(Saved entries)
____

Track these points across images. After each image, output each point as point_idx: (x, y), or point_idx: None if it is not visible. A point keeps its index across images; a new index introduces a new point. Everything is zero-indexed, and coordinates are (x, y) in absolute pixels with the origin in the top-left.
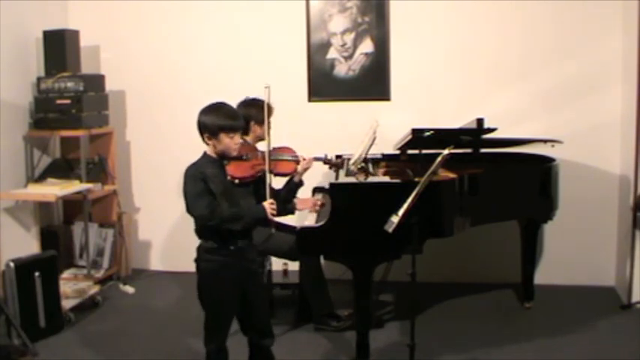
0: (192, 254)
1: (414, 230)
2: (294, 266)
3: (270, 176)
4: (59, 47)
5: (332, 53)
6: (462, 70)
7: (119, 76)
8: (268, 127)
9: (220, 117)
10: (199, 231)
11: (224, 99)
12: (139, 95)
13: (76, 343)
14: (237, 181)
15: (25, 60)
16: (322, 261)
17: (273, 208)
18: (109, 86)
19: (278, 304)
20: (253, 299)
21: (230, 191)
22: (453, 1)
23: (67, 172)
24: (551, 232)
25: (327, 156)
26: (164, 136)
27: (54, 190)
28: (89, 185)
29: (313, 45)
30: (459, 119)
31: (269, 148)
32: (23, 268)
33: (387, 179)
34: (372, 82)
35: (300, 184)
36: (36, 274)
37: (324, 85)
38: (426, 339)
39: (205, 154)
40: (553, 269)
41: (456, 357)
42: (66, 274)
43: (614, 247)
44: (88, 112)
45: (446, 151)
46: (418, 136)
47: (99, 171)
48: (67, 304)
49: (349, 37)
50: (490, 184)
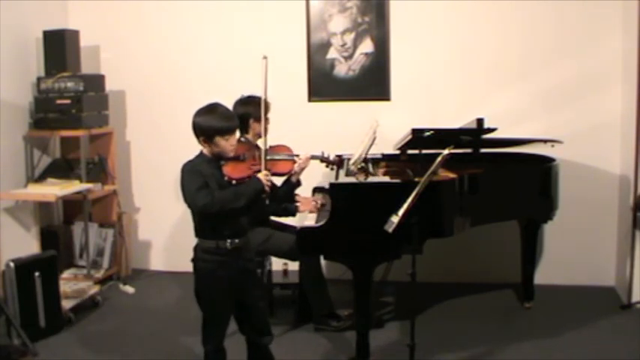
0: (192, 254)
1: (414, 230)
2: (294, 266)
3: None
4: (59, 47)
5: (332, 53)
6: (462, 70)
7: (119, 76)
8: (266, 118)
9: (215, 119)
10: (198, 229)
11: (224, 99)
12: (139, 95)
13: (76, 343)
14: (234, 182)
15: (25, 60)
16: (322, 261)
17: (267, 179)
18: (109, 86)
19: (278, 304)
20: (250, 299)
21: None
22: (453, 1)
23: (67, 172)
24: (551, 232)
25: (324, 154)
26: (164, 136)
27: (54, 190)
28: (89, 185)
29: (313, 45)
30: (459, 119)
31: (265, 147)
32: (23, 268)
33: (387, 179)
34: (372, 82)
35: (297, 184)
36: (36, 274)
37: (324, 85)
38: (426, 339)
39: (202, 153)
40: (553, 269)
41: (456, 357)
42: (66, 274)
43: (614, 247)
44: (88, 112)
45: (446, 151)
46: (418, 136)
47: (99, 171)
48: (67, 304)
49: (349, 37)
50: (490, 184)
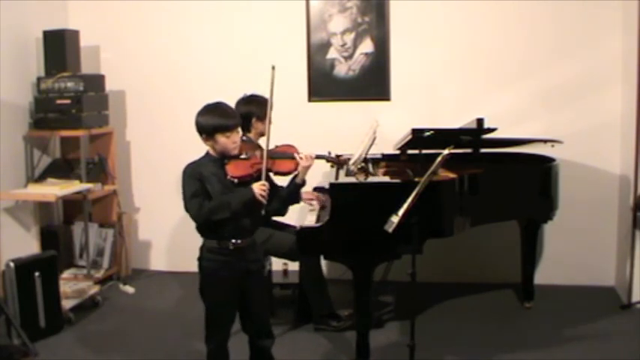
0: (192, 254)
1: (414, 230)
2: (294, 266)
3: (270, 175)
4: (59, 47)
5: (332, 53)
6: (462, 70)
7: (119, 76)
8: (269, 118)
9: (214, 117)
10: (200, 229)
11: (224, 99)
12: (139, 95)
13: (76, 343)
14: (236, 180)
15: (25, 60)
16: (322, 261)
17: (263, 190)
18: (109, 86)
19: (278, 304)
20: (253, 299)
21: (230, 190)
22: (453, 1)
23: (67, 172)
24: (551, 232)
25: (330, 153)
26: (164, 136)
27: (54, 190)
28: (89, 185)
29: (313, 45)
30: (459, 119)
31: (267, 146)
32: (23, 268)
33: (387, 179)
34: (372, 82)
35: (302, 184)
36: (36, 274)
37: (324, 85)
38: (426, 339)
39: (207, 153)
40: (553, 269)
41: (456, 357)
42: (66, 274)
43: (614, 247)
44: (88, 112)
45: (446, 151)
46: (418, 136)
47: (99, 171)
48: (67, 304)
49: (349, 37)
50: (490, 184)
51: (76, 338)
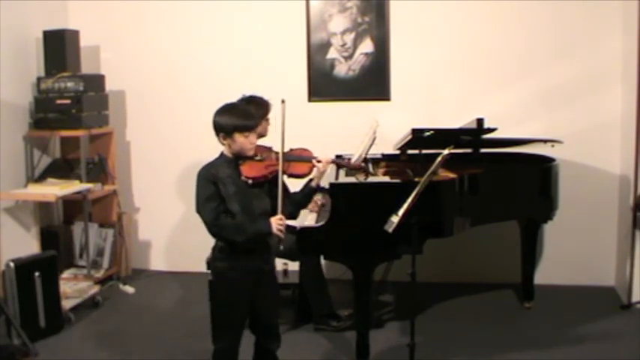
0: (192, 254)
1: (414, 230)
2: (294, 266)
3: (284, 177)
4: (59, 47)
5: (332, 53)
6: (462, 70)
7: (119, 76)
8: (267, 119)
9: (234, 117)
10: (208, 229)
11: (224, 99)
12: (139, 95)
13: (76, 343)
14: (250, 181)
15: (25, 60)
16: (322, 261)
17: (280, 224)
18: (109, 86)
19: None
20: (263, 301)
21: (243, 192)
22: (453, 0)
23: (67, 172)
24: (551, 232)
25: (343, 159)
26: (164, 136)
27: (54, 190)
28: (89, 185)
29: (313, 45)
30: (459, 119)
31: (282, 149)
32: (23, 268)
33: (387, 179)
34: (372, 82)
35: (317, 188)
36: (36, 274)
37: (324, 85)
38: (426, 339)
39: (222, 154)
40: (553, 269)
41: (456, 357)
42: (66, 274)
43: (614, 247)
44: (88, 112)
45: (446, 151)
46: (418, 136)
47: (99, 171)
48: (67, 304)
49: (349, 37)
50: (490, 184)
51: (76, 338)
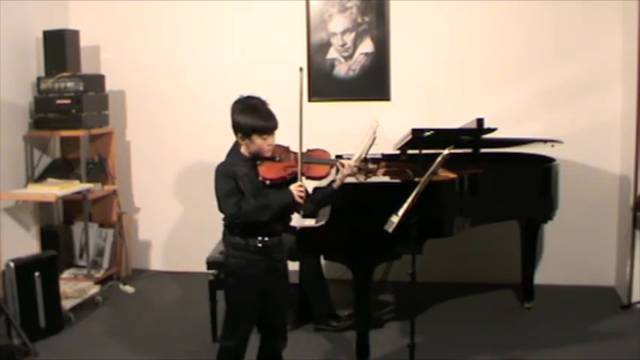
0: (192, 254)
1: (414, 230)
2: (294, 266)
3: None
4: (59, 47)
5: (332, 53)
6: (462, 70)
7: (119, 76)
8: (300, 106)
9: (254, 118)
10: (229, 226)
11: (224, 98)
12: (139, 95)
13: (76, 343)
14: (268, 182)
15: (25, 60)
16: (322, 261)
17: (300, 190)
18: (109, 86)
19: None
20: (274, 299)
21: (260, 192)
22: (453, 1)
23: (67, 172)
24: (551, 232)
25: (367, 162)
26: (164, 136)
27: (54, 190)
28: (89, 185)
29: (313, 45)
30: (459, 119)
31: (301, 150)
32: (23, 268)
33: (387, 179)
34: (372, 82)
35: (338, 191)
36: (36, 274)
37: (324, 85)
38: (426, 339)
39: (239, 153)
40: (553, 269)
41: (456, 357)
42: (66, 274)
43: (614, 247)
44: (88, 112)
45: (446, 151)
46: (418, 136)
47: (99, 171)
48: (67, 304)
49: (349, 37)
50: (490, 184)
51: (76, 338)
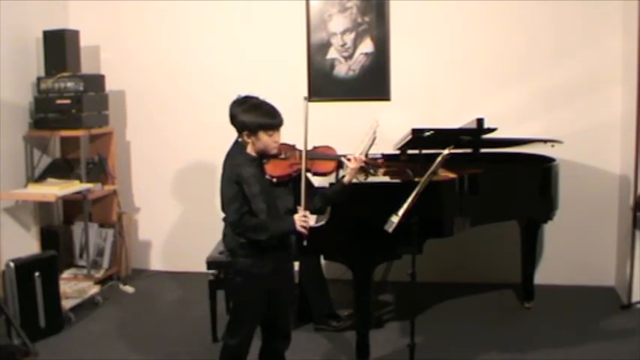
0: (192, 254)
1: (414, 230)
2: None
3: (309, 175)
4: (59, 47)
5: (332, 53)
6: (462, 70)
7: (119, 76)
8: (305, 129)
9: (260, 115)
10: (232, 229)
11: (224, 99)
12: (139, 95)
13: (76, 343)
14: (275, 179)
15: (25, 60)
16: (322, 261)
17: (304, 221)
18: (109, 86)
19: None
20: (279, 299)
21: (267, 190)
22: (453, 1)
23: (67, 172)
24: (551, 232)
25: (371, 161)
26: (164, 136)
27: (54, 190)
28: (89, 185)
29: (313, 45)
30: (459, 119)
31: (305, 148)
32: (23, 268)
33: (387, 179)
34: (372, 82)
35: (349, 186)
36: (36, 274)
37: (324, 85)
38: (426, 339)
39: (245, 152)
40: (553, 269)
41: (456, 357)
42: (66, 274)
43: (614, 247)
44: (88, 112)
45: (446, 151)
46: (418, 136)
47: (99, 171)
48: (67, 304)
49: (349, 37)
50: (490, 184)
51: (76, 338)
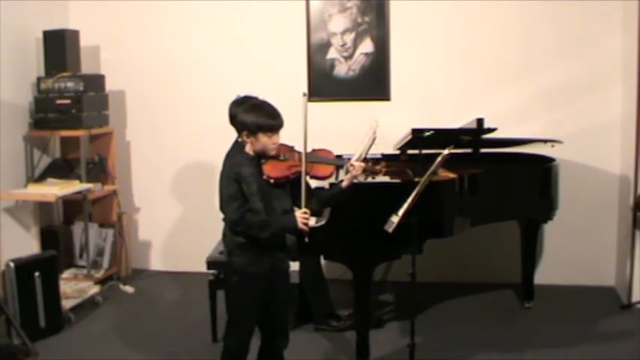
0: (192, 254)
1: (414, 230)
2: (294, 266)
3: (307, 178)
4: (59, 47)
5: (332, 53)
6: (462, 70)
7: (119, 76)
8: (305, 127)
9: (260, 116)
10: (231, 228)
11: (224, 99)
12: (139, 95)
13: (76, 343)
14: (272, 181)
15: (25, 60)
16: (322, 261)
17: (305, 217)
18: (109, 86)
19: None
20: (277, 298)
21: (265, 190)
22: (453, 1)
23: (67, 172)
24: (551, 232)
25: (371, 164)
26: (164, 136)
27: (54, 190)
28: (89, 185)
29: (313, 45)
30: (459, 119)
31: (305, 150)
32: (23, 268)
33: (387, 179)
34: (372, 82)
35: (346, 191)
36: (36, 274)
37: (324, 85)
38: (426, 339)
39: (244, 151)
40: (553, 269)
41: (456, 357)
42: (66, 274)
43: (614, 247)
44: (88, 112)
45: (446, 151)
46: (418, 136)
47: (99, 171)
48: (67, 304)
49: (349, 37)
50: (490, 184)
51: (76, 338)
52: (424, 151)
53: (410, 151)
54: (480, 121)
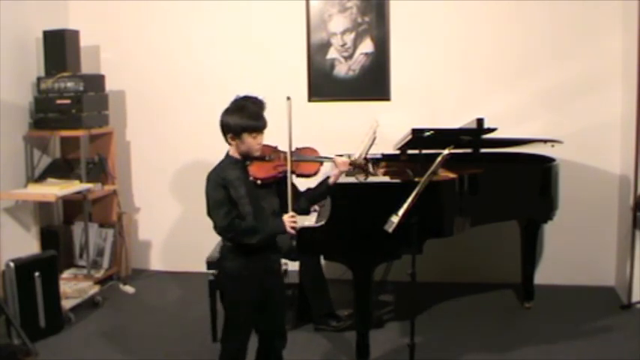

____

Work request: Write the records above out again exactly, but not the pictures.

Response below:
Track these points across images. After each image, output each point as point_idx: (x, y), or point_idx: None if it is not visible. A point keeps its index across images; a new index introduces a new point. Everything is zero-indexed, and coordinates are (x, y) in absolute pixels with the origin in the top-left.
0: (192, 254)
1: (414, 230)
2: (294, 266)
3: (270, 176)
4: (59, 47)
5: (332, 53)
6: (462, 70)
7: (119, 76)
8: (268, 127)
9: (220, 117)
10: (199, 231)
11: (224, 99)
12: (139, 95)
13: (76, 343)
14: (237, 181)
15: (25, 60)
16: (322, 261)
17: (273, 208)
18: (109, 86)
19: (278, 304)
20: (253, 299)
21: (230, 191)
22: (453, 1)
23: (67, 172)
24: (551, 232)
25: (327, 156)
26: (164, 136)
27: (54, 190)
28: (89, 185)
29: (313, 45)
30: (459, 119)
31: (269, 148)
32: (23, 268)
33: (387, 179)
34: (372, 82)
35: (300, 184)
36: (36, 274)
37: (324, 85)
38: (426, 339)
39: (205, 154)
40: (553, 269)
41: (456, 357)
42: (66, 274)
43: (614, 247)
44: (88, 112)
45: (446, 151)
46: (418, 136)
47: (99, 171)
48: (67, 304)
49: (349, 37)
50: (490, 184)
0: (192, 254)
1: (414, 230)
2: (294, 266)
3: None
4: (59, 47)
5: (332, 53)
6: (462, 70)
7: (119, 76)
8: (266, 118)
9: (215, 119)
10: (198, 229)
11: (224, 99)
12: (139, 95)
13: (76, 343)
14: (234, 182)
15: (25, 60)
16: (322, 261)
17: (267, 179)
18: (109, 86)
19: (278, 304)
20: (250, 299)
21: None
22: (453, 1)
23: (67, 172)
24: (551, 232)
25: (324, 154)
26: (164, 136)
27: (54, 190)
28: (89, 185)
29: (313, 45)
30: (459, 119)
31: (265, 147)
32: (23, 268)
33: (387, 179)
34: (372, 82)
35: (297, 184)
36: (36, 274)
37: (324, 85)
38: (426, 339)
39: (202, 153)
40: (553, 269)
41: (456, 357)
42: (66, 274)
43: (614, 247)
44: (88, 112)
45: (446, 151)
46: (418, 136)
47: (99, 171)
48: (67, 304)
49: (349, 37)
50: (490, 184)
0: (192, 254)
1: (414, 230)
2: (294, 266)
3: (270, 175)
4: (59, 47)
5: (332, 53)
6: (462, 70)
7: (119, 76)
8: (269, 118)
9: (214, 117)
10: (200, 229)
11: (224, 99)
12: (139, 95)
13: (76, 343)
14: (236, 180)
15: (25, 60)
16: (322, 261)
17: (263, 190)
18: (109, 86)
19: (278, 304)
20: (253, 299)
21: (230, 190)
22: (453, 1)
23: (67, 172)
24: (551, 232)
25: (330, 153)
26: (164, 136)
27: (54, 190)
28: (89, 185)
29: (313, 45)
30: (459, 119)
31: (267, 146)
32: (23, 268)
33: (387, 179)
34: (372, 82)
35: (302, 184)
36: (36, 274)
37: (324, 85)
38: (426, 339)
39: (207, 153)
40: (553, 269)
41: (456, 357)
42: (66, 274)
43: (614, 247)
44: (88, 112)
45: (446, 151)
46: (418, 136)
47: (99, 171)
48: (67, 304)
49: (349, 37)
50: (490, 184)
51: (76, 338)
0: (192, 254)
1: (414, 230)
2: (294, 266)
3: (284, 177)
4: (59, 47)
5: (332, 53)
6: (462, 70)
7: (119, 76)
8: (267, 119)
9: (234, 117)
10: (208, 229)
11: (224, 99)
12: (139, 95)
13: (76, 343)
14: (250, 181)
15: (25, 60)
16: (322, 261)
17: (280, 224)
18: (109, 86)
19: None
20: (263, 301)
21: (243, 192)
22: (453, 0)
23: (67, 172)
24: (551, 232)
25: (343, 159)
26: (164, 136)
27: (54, 190)
28: (89, 185)
29: (313, 45)
30: (459, 119)
31: (282, 149)
32: (23, 268)
33: (387, 179)
34: (372, 82)
35: (317, 188)
36: (36, 274)
37: (324, 85)
38: (426, 339)
39: (222, 154)
40: (553, 269)
41: (456, 357)
42: (66, 274)
43: (614, 247)
44: (88, 112)
45: (446, 151)
46: (418, 136)
47: (99, 171)
48: (67, 304)
49: (349, 37)
50: (490, 184)
51: (76, 338)
0: (192, 254)
1: (414, 230)
2: (294, 266)
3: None
4: (59, 47)
5: (332, 53)
6: (462, 70)
7: (119, 76)
8: (300, 106)
9: (254, 118)
10: (229, 226)
11: (224, 98)
12: (139, 95)
13: (76, 343)
14: (268, 182)
15: (25, 60)
16: (322, 261)
17: (300, 190)
18: (109, 86)
19: None
20: (274, 299)
21: (260, 192)
22: (453, 1)
23: (67, 172)
24: (551, 232)
25: (367, 162)
26: (164, 136)
27: (54, 190)
28: (89, 185)
29: (313, 45)
30: (459, 119)
31: (301, 150)
32: (23, 268)
33: (387, 179)
34: (372, 82)
35: (338, 191)
36: (36, 274)
37: (324, 85)
38: (426, 339)
39: (239, 153)
40: (553, 269)
41: (456, 357)
42: (66, 274)
43: (614, 247)
44: (88, 112)
45: (446, 151)
46: (418, 136)
47: (99, 171)
48: (67, 304)
49: (349, 37)
50: (490, 184)
51: (76, 338)
0: (192, 254)
1: (414, 230)
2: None
3: (309, 175)
4: (59, 47)
5: (332, 53)
6: (462, 70)
7: (119, 76)
8: (305, 129)
9: (260, 115)
10: (232, 229)
11: (224, 99)
12: (139, 95)
13: (76, 343)
14: (275, 179)
15: (25, 60)
16: (322, 261)
17: (304, 221)
18: (109, 86)
19: None
20: (279, 299)
21: (267, 190)
22: (453, 1)
23: (67, 172)
24: (551, 232)
25: (371, 161)
26: (164, 136)
27: (54, 190)
28: (89, 185)
29: (313, 45)
30: (459, 119)
31: (305, 148)
32: (23, 268)
33: (387, 179)
34: (372, 82)
35: (349, 186)
36: (36, 274)
37: (324, 85)
38: (426, 339)
39: (245, 152)
40: (553, 269)
41: (456, 357)
42: (66, 274)
43: (614, 247)
44: (88, 112)
45: (446, 151)
46: (418, 136)
47: (99, 171)
48: (67, 304)
49: (349, 37)
50: (490, 184)
51: (76, 338)
0: (192, 254)
1: (414, 230)
2: (294, 266)
3: (307, 178)
4: (59, 47)
5: (332, 53)
6: (462, 70)
7: (119, 76)
8: (305, 127)
9: (260, 116)
10: (231, 228)
11: (224, 99)
12: (139, 95)
13: (76, 343)
14: (272, 181)
15: (25, 60)
16: (322, 261)
17: (305, 217)
18: (109, 86)
19: None
20: (277, 298)
21: (265, 190)
22: (453, 1)
23: (67, 172)
24: (551, 232)
25: (371, 164)
26: (164, 136)
27: (54, 190)
28: (89, 185)
29: (313, 45)
30: (459, 119)
31: (305, 150)
32: (23, 268)
33: (387, 179)
34: (372, 82)
35: (346, 191)
36: (36, 274)
37: (324, 85)
38: (426, 339)
39: (244, 151)
40: (553, 269)
41: (456, 357)
42: (66, 274)
43: (614, 247)
44: (88, 112)
45: (446, 151)
46: (418, 136)
47: (99, 171)
48: (67, 304)
49: (349, 37)
50: (490, 184)
51: (76, 338)
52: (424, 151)
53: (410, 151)
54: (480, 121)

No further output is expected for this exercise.